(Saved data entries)

%%

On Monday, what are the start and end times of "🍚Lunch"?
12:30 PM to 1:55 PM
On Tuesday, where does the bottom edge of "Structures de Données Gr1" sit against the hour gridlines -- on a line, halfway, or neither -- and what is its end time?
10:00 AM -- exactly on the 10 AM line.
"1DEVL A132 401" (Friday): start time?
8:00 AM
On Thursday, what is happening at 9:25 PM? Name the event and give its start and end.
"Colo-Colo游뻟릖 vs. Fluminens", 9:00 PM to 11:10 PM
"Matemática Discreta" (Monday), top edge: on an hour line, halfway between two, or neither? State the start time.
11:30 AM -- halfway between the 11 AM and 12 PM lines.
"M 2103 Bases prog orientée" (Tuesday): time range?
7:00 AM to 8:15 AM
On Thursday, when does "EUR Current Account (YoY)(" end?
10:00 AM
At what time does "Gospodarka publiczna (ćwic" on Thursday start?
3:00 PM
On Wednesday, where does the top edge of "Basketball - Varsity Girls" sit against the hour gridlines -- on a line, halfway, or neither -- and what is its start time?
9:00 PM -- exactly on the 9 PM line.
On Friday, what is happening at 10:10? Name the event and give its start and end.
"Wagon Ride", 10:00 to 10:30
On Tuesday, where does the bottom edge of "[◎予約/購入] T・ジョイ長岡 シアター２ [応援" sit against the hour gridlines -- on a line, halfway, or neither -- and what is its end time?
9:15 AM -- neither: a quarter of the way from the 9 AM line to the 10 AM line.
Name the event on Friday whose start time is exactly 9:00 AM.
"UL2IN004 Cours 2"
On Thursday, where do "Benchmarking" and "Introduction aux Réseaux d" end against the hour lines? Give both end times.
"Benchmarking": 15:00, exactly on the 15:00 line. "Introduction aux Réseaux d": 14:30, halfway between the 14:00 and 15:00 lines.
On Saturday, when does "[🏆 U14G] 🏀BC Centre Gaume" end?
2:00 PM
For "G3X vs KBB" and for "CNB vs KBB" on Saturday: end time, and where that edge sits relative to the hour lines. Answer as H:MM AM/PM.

%%

### STATED PROBLEM
Extract every line of the material above that contains the string "Benchmarking", matching case exactly.

### TASK ANSWER
On Thursday, where do "Benchmarking" and "Introduction aux Réseaux d" end against the hour lines? Give both end times.
"Benchmarking": 15:00, exactly on the 15:00 line. "Introduction aux Réseaux d": 14:30, halfway between the 14:00 and 15:00 lines.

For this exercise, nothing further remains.